Although, in theory, postoperative use of oxygen therapy in OSA patients may mask hypoxia that accompanies obstruction with a risk of significant carbon dioxide retention,¹¹⁹ it is often required. Oxygen therapy can be justified in OSA patients with hypoxemia in the early postoperative period until basal preoperative oxygen saturation level is reached.¹²⁰ In addition, oxygen therapy has proven benefits in OSA patients with a high loop gain.⁵⁰ When patient is on supplemental oxygen, pulse oximetry may not be reliable to detect a respiratory compromise. Respiratory rate and capnography may have to be monitored.⁴⁴

Certain surgical patients with OSA have a high arousal threshold and may be more sensitive to opioids and sedatives with a higher risk of respiratory arrest.⁴⁶ Regional anesthesia, by an opioid-sparing effect, decreases airway collapsibility and respiratory depression and is beneficial in these patients.¹²¹ These patients may require prolonged continuous postoperative monitoring with high-resolution pulse oximetry⁴⁴ and capnography.⁴⁸

The supine position can worsen symptoms in patients with OSA. Anesthetizing and recovering patients without OSA in the head position elevated up to 6 cm from horizontal increases the stability of the airway.¹²² It is useful to have patients with supine-related OSA in lateral or semiupright positions throughout the perioperative period.
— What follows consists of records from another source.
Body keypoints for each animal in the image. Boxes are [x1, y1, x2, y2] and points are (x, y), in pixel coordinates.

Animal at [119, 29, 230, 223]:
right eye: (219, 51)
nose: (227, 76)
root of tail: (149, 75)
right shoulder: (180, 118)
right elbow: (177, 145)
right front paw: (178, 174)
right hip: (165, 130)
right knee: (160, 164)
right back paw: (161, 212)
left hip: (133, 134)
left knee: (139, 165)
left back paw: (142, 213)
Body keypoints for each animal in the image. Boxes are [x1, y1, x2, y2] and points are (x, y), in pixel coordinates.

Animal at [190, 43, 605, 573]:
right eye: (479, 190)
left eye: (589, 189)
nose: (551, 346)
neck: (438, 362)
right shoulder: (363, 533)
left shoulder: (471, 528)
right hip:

Although the role of fluid shift in worsening of OSA is not studied in the perioperative period, it may be prudent to restrict perioperative fluid administration in the elderly OSA patients and those with fluid retention states. Aggressive incentive spirometry and early ambulation are found to optimize the pulmonary status in OSA patients undergoing laparoscopic Roux-en-Y gastric bypass.¹²³ Breathing disturbances during sleep were found to be highest on the third postoperative night, while the disturbances in sleep architecture were greatest on first postoperative night with a significant decrease in sleep efficiency, slow-wave sleep, and REM sleep in both OSA and non-OSA patients.¹²⁴ The cause of the breathing disturbances may be partly due to recovery of REM sleep by the third postoperative night.¹²⁴ Transnasal insufflation with a nasal cannula has been shown to relieve obstruction associated with REM-related OSA, by stabilizing the hypotonic upper airway dilators.⁸⁷

Alternative therapies used to treat OSA, such as oral appliances, oral negative pressure devices, hypoglossal nerve stimulation, body positioners, nasal resistive valves, and other treatments, although proven to be effective, have not been systematically studied in the perioperative setting. Patients using the alternative therapies as their primary treatment or due to noncompliance to CPAP should be encouraged to continue them in the perioperative period.

Conclusion

In conclusion, OSA has recently been recognized as a complex multifactorial disease with distinct endotypes and phenotypes. This knowledge is of particular importance in providing the optimal perioperative care to OSA patients. In addition to empirical CPAP therapy, supplemental oxygen can help to stabilize breathing in OSA patients with high loop gain. Avoidance of supine position can minimize airway obstruction in patients with a supine-related OSA. In the future, OSA patients with a high arousal threshold should be recognized because they are sensitive to sedatives and narcotics with a risk of respiratory arrest in the perioperative period. Hence, understanding the pathophysiologic mechanisms of OSA is critical to the success of individualized therapeutic approaches.